20/11/19
 
 
José Cabrita Saraiva 29/08/2019
José Cabrita Saraiva
Opiniao

jose.c.saraiva@newsplex.pt

Democracia em suspenso

A “golpada” de Boris Johnson revela um certo “chico-espertismo” (não é só em Portugal que ele existe) e falta de respeito pelas instituições, e isso é algo que dificilmente se pode perdoar a um estadista. Pior: pode com propriedade ser considerada uma suspensão das regras numa das mais perfeitas democracias do mundo.
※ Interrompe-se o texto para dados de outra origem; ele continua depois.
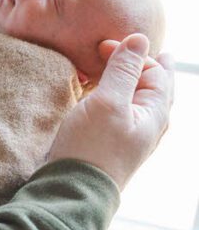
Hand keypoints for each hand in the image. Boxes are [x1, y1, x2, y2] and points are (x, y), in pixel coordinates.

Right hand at [49, 34, 173, 189]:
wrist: (73, 191)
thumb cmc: (91, 147)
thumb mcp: (108, 101)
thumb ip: (124, 70)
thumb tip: (140, 39)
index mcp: (155, 113)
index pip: (156, 71)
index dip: (133, 53)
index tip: (104, 46)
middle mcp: (149, 125)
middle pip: (154, 86)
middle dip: (143, 64)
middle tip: (128, 47)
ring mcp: (133, 136)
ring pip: (139, 100)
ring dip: (130, 80)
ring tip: (126, 67)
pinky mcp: (114, 144)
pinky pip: (125, 113)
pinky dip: (119, 97)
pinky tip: (110, 97)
Os britânicos votaram a favor da saída do Reino Unido da União Europeia e parecem ter em Boris Johnson o homem certo para levar a cabo essa tarefa. Depois de meses de impasse com Theresa May em que o processo se arrastava penosamente, o novo primeiro-ministro já mostrou que não deixará que nada se interponha entre si e o seu objetivo. A bem ou a mal, o Brexit vai mesmo para a frente – e provavelmente será a mal.
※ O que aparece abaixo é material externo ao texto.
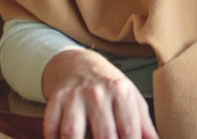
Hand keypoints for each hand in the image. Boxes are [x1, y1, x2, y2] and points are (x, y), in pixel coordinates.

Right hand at [42, 49, 158, 138]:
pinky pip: (51, 128)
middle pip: (103, 135)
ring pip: (73, 132)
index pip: (129, 131)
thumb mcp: (132, 101)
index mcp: (121, 92)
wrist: (80, 65)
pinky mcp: (56, 100)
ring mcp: (75, 96)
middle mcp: (98, 92)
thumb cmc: (111, 89)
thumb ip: (145, 127)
Johnson quer sair a 31 de outubro, nem que para isso tenha de recorrer a métodos menos ortodoxos, como mostrou ontem ao pedir a suspensão dos trabalhos parlamentares até às vésperas da data limite, impedindo assim a formação de uma espécie de aliança negativa que inviabilizasse o processo. Num jogo do gato e do rato, arranjou um estratagema para “varrer” a oposição de uma penada – e a Rainha anuiu.

A medida mostra bem aquilo de que é feito o primeiro-ministro britânico: um político determinado, capaz de soluções inesperadas e porventura brilhante, mas também destituído de grandes escrúpulos.

É verdade que há debates que não levam a lado nenhum, e este do Brexit tem sido especialmente labiríntico. Mas o que Johnson disse ao pedir à Rainha a suspensão dos trabalhos do Parlamento para lá do que estava previsto é que os fins justificam os meios.

Esta “golpada” revela um certo “chico-espertismo” (não é só em Portugal que ele existe) e falta de respeito pelas instituições, e isso é algo que dificilmente se pode perdoar a um estadista. Pior: pode com propriedade ser considerada uma suspensão das regras numa das mais perfeitas democracias do mundo. Não é fatal, mas abre um precedente perigoso.

P.S. Por falar em suspensão da democracia, por cá tivemos o Ministério Público (MP) a pedir a dissolução do Sindicato de Motoristas de Matérias Perigosas. Simpatize-se ou não com Pardal Henriques (e eu não simpatizo), este pedido mostra que o MP, em vez de se assumir como um árbitro isento, quer interferir na greve agendada. Um sinal preocupante.